There are generally two basic ways for a client to send a user:pass combo or token on attempting to start a websocket with an Elixir server.
I am testing initially with Javascript client just for the sake of it and simplicity.
1) URL Parameters (not working):
In theory a Javascript client could do something like this:
const username = 'yourUsername'; const password = 'yourPassword';
const encodedCredentials = btoa('${username}:${password}');
const sock = new WebSocket('ws://localhost:5001/websocket?auth=${encodedCredentials}');
Or supersimple for testing, just run via F12 in web browser console and check Elixir for response:
sock = new WebSocket("ws://localhost:5001/websocket?auth=whatever");
In theory the websocket it set up like this should be able to parse this like:
get "/websocket" do
#check headers or params for token or user pass
IO.inspect(conn.req_headers)
IO.inspect(conn.params)
IO.inspect(conn.path_params)
IO.inspect(conn.query_params)
IO.puts("FINISHED INSPECTING HEADERS");
#try to login with this info and if successful proceed:
conn
|> WebSockAdapter.upgrade(My.UserWebSock, [], timeout: 60_000)
|> halt()
end
However, this doesn’t seem to find the query parameters. I can see my Elixir gets the headers in full, but none of IO.inspect(conn.params)
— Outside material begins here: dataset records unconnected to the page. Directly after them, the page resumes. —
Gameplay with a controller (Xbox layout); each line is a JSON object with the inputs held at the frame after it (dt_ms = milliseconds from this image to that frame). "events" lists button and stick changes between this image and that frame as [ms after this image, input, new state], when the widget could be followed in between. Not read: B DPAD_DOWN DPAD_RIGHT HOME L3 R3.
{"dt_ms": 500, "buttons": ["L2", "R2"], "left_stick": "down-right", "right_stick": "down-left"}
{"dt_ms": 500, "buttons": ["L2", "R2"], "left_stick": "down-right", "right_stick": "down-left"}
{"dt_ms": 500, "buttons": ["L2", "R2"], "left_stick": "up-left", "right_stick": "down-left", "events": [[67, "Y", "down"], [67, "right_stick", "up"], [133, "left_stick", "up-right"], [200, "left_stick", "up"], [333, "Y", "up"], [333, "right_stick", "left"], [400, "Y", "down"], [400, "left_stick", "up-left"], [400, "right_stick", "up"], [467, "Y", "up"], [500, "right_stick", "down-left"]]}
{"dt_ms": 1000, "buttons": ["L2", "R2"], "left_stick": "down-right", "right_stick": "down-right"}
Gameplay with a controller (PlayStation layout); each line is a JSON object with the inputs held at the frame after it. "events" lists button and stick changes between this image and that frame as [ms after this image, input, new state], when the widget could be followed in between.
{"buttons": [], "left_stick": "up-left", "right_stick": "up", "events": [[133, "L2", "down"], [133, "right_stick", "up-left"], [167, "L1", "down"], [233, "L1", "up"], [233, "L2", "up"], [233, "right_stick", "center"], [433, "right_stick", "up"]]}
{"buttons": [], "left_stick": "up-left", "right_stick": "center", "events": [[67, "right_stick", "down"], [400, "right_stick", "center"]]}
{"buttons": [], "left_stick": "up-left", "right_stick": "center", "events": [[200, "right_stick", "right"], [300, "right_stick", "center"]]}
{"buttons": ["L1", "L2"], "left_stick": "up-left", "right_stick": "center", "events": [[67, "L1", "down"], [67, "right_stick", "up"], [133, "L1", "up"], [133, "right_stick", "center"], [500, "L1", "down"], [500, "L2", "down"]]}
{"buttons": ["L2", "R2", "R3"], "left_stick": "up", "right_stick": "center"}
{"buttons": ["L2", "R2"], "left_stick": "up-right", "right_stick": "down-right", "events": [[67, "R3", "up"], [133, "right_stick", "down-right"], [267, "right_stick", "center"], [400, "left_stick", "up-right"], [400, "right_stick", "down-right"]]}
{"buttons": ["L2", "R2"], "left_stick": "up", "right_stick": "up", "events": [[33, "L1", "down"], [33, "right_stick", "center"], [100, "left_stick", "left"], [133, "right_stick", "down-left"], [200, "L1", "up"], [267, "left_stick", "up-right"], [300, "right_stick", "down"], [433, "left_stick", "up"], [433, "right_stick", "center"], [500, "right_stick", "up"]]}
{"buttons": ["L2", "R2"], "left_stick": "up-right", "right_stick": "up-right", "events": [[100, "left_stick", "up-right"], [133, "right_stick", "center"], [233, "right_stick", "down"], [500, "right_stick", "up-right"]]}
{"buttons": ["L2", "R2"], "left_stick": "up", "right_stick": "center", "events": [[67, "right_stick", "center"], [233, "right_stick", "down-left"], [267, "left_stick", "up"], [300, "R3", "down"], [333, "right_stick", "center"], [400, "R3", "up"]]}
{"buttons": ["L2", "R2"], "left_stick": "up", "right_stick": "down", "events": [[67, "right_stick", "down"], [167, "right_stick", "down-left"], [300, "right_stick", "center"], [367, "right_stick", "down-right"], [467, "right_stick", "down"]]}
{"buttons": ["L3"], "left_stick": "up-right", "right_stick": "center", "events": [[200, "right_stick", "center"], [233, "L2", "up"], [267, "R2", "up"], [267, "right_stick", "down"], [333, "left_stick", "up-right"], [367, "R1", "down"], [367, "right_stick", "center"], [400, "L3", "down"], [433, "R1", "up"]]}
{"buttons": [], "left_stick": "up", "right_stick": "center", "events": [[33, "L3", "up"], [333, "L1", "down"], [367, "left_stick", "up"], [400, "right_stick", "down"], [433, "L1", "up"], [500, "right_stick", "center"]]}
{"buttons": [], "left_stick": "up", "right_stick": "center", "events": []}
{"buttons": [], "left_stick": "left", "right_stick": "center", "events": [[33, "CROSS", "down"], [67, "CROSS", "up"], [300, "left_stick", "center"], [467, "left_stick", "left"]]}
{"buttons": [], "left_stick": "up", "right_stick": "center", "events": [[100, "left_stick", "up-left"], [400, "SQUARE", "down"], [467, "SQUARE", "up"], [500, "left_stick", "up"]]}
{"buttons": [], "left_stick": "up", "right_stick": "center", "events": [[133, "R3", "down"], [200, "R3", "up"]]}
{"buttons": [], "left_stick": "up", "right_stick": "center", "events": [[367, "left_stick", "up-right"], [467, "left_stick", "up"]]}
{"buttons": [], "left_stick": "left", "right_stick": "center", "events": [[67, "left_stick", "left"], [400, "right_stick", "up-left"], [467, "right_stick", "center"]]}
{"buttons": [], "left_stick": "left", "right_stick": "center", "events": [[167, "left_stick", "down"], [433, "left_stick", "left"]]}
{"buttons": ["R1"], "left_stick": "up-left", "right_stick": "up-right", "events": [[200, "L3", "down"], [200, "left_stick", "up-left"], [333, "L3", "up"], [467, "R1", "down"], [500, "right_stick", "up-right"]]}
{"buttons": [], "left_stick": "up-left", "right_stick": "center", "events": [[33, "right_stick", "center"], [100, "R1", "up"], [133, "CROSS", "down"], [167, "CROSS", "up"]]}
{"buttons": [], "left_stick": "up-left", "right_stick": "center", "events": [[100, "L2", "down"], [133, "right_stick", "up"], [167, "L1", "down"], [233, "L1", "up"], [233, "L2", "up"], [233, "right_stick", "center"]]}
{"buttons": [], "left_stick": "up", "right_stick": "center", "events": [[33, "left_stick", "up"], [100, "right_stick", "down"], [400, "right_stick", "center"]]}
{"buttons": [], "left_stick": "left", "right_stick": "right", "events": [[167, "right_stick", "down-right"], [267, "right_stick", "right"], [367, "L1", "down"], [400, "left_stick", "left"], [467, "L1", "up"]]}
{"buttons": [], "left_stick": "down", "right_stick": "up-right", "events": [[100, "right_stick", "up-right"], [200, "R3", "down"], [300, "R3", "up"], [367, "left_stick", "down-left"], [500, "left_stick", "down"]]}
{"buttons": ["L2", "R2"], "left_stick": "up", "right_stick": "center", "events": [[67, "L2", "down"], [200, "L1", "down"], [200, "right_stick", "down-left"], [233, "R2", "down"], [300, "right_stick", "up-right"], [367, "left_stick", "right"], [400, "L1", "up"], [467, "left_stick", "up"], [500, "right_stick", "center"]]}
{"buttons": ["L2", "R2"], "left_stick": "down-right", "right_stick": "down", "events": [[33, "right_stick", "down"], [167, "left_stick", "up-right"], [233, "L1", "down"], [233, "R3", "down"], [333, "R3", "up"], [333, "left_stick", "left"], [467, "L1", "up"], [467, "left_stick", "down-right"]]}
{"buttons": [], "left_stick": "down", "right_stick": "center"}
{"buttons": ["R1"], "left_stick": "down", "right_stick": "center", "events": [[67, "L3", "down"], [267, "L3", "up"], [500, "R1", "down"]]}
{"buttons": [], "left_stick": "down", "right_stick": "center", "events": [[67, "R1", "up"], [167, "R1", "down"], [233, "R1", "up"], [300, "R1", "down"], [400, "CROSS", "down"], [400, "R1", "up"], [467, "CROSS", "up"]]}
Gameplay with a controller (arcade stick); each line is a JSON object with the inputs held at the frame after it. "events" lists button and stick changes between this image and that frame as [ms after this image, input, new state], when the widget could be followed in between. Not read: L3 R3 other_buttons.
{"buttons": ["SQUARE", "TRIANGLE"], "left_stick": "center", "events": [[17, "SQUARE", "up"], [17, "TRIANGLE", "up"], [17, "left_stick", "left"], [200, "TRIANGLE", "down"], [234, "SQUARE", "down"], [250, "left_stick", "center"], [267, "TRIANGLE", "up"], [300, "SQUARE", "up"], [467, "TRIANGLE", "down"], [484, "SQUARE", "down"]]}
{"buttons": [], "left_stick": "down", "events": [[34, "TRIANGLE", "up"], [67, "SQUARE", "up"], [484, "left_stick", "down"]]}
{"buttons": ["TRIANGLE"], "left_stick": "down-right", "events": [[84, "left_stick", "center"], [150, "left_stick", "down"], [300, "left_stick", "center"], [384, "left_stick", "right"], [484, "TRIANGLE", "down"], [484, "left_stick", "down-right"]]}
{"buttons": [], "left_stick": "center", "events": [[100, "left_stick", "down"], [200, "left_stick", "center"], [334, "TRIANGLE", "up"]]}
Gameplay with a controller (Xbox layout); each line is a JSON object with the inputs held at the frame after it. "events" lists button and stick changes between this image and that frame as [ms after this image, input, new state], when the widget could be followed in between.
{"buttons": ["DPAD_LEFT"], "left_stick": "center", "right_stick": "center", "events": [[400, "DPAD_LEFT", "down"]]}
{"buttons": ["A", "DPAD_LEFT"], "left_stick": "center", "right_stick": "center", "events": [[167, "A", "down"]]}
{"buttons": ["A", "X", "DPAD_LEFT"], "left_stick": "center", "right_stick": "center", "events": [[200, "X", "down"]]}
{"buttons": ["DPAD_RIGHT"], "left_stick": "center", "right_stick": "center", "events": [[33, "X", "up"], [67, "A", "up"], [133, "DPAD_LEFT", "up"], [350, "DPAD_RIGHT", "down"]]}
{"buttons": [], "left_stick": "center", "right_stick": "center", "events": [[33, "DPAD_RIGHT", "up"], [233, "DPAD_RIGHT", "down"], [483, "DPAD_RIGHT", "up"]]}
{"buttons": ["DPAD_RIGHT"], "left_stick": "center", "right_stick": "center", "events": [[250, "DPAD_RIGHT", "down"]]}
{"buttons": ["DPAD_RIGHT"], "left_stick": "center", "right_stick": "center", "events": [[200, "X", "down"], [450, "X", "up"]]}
IO.inspect(conn.path_params)
or IO.inspect(conn.query_params)
show the added auth info. They are all inspected as empty maps %{}
Why is this? Any solution for this approach? Why might the URL parameters not be going through?
2) Use SEC-WEBSOCKET-PROTOCOL field:
The other approach is you can use the free field of the WebSocket protocol like this:
const base64auth = btoa("user:pass");
const ws = new WebSocket("ws://localhost:5001/websocket", ["userpass", base64auth])
and/or
const base64token = btoa(token);
const ws = new WebSocket("ws://localhost:5001/websocket", ["token", base64token])
This free field takes a list of strings and shows up in Elixir easily under IO.inspect(conn.headers)
so this at least works. You can then just have a case for checking if first entry is “userpass” or “token” to handle them differently on the Router there.
This at least works. In one way it is better also as the user’s system (if web browser) won’t store any sensitive info in the browser history (as it is not part of the url).
Thoughts?
3) Bad option not worth discussing
(The third option is to start the websocket freely and then request the token/auth after but this is resource foolish in case of attack so not worth discussing further in my opinion.)
What do you think? How do you usually do this? Why is option #1 not working? Thanks for any help.